LOUISVILLE, Ky. (WDRB) -- Jefferson County Public Schools Superintendent Donna Hargens admits the district made a "data entry discrepancy" in reporting to the state the number of times students were either physically held down or confined to a room last school year.
According to internal data kept by the district, JCPS students were restrained or secluded 4,403 times during the 2014-15 year, but the district only correctly reported 174 of those incidents to the Kentucky Department of Education.
Hargens provided details about the discrepancy,initially reported by The Courier-Journal on Monday, during Tuesday's school board meeting.
"Seclusions and restraints are techniques that are used to protect students from harming themselves or others," Hargens told school board members. "We have 886 staff members who are trained and each time a technique is used – from an arm hold to a bear hug – this must be documented. We have documented those in an internal system."
Kentucky's 2013 regulation says restraint and seclusion may only be used if a student's behavior poses imminent danger or physical harm to themselves or others. It also states that all physical restraints and seclusions shall be documented by a written record of each use of seclusion or physical restraint and be maintained in the student’s education record.
Hargens said two years ago, the state asked for the seclusion and restraint data to be put into Infinite Campus -- the state's online data reporting and collection system.
"This created a situation where you had an internal database that was not communicating with an external database," Hargens said. "The solution at the time was to have the reports entered into the two separate systems."
Hargens said she first became aware that there was a data entry discrepancy last Thursday and she "immediately notified Commissioner (Stephen) Pruitt, outlining the steps we were taking to ensure the data we had collected through our internal system was moved into Infinite Campus," Hargens said.
In Hargens' email to Pruitt she said it's "our goal at JCPS is to transparently communicate with you and transmit data to you effectively and with integrity."
Pruitt responded to Hargens' email on Friday, saying he "appreciates your district notifying us of this issue and your willingness to work with us in resolving the situation."
According to state regulation, seclusion is defined as the involuntary confinement of a student alone in a room or area from which the student is prevented from leaving but does not mean classroom timeouts, supervised in-school detentions, or out-of-school suspensions.
The regulation describes "Physical Restraint" as a personal restriction that immobilizes or reduces the ability of a student to move the student’s torso, arms, legs, or head freely, but does not include temporary touching or holding a student's hand, arm or shoulder to encourage a student to move voluntarily to a safe location.
As of Tuesday, Hargens says the district's internal reporting system "has been shut down so that new cases cannot be inadvertently added to it, instead of the state system."

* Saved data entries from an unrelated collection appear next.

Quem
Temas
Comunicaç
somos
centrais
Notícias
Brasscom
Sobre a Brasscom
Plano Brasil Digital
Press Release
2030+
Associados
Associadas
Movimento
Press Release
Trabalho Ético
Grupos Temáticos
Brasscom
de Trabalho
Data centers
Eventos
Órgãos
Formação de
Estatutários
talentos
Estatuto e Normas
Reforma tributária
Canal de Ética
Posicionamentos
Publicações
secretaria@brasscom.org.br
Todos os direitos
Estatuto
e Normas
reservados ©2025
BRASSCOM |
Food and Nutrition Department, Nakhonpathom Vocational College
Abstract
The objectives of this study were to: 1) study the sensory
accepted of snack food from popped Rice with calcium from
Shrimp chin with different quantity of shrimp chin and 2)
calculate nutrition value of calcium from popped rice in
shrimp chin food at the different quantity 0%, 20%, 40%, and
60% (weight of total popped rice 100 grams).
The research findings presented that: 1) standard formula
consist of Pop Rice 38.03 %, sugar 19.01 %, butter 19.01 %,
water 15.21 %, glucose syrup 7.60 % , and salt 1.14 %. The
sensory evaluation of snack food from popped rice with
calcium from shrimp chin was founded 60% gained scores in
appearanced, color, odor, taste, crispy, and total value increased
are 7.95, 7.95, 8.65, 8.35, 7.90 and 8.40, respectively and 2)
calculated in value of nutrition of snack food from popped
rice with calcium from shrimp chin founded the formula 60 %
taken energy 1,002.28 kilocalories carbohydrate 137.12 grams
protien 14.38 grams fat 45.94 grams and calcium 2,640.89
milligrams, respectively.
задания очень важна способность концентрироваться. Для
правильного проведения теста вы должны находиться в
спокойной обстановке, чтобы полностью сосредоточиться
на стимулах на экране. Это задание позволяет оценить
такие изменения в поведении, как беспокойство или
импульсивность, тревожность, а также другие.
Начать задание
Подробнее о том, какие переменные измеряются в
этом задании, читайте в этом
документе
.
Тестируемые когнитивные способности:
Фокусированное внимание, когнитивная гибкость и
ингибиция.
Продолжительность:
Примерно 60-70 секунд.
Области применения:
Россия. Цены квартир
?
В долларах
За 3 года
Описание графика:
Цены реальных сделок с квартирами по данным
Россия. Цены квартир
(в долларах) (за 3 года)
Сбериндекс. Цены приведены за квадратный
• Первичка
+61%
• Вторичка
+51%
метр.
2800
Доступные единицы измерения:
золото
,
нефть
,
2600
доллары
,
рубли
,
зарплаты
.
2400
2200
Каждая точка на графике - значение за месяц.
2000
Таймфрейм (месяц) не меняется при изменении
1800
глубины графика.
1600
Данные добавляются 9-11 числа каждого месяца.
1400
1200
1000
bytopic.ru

"Let me be very clear — these cases have been documented, and the data is available," Hargens said. "We have corrected the process that led to the discrepancy and are updating our numbers with the Kentucky Department of Education."
Hargens says she appreciates the support of the Kentucky Department of Education in "recognizing the transparency and urgency with which we resolved the issue."
"I know this Board has high expectations, as I do, and we understand the importance of being accurate and data-informed," she said.
Hargens said the data discrepancy issue "highlights the process of continuously improving and building a data system of integrity."
Going forward, "we are asking our internal auditor to not only review our financial reporting, but to review our data reporting as well and to assess any risk in our processes," Hargens said.
The district's internal auditor is Dean Dorton, a full-service CPA firm, and Hargens said she spoke with Jim Tencza, director of internal audits on Friday.
Meanwhile, several board members noted their concern about the data discrepancy during Tuesday night's meeting.
School board chairman David Jones Jr. outlined a number of concerns.
"We have both substantive questions about whether the treatment of students is appropriate," Jones said. "(We are) also concerned about the accuracy and integrity of the information -- both what is being reported to the various regulatory authorities but also that this board is getting to make its decisions."
Jones says he realizes "getting accurate facts" in such a large district "is a big challenge."
"However, without accurate info, the board is not able to do its job effectively," he said.